Ten Commandments Looms Large in Alabama Elections
The State reports:
"The public is tired of politicians professing certain beliefs and not acting on those beliefs," said Tom Parker, Moore's former legal adviser, who now is trying to unseat Associate Justice Jean Brown in the Republican primary. "They want elected officials who have the moral courage to do what they will say they will do when they're running for election," he said. ... "I have to think that the Moore acolytes are better organized" than their opponents, Grafton said. "In the primaries, where the turnout is so low, intensity of feeling and organization often trumps numbers on the other side."
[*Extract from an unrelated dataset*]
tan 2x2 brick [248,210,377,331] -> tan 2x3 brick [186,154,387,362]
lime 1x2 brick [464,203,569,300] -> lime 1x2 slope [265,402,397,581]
"If the Moore faction wins three or four of those seats ... I think the perception will be ... that the church faction of the Republican Party is now more powerful at the ballot box in Alabama than the business faction of the Republican Party," said Jess Brown, a government professor at Athens State University. But if all four lose, Brown said, "I think you're going to have to conclude that Chief Justice Moore has more political baggage than political advantage, and that his political fortunes in Alabama might not be too good."
The Republican primaries are, then, an important battle for the future of the Republican party there — and it may have implications for the Republican party elsewhere as well. If the Christian Right wins decisively, then the “busyness right” will languish and won’t have as much of a voice in Alabama. Republicans elsewhere are watching and will learn from this.